An article in the Feb. 23 edition, “CSU weighs fee hike,” mistakenly paraphrased comments by CSUDH spokeswoman Amy Bentley-Smith. The article incorrectly stated that she said the university’s first priority is to advocate in favor of the fee increase by supporting state lawmakers’ plans for the CSU budget. In fact, Bentley-Smith said the university supports lawmakers fully funding the CSUDH budget request, and, if they did, there would be no need for a fee increase.

Cal State Chancellor, Timothy P. White has proposed a fee increase of about 5% that would take tuition from $5,472 to $5,742 to mitigate the lack of state funding for the CSU school system.
According to Amy Bentley-Smith, CSUDH communications and public affairs director, the university’s first priority is to advocate in favor of the fee increase by supporting state lawmakers plans’ for the CSU budget.

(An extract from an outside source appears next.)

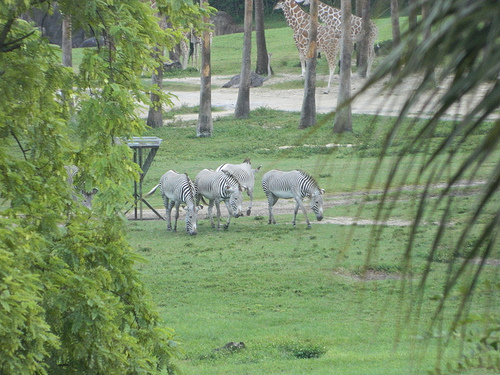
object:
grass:
[199, 326, 442, 371]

Bentley-Smith said, the proposed tuition increase would not exceed $270 a unit for resident undergraduates and could generate $77.5 million in additional net revenue to the CSU system.
The objective of the fee increase, according to the California State University website, is to graduate students faster by hiring more faculty and advisors and providing more classes.
CSUDH students, however are dissatisfied with the results of these goals. Angel Ramirez, 22, a molecular biology major, said, “I just find it outrageous that the Board of Trustees continues to push for a spike in our tuition, but there are no changes in our campus.”
Ramirez is a first-time freshman on his fifth year of school and has never received any type of financial aid or grants, but is $40,000 in debt. He has to complete one more year before he can graduate and has become another first-time freshman at CSUDH, who on average take 5.8 years to graduate, according to Pete Hamersveld, Associate Director of Institutional Research for CSUDH.
The current graduation rate for full-time CSUDH students who started in fall 2010 as first-time freshmen is 42.4% and graduated within six years, Hamersveld said.
Bentley-Smith said CSUDH currently has a multi-year plan to close the budget deficit using existing allocation. The fee increase, which will create additional revenue for the university will help create a stable budget allowing the administration to hire more faculty. It will also offer more courses and more academic and student support services, Bentley-Smith said.
ASI President Jordan Sylvestre said students are against the tuition increse.
“The official stand of the school,” he said, “is not the official stand of the students, which is two different things.”
Ramirez said, “From what I’ve heard, the money we are paying is not being evenly distributed.” He added, “administration seems to take a huge portion of that, so a question I ask myself is, are they going to receive 5% increase in their paychecks?”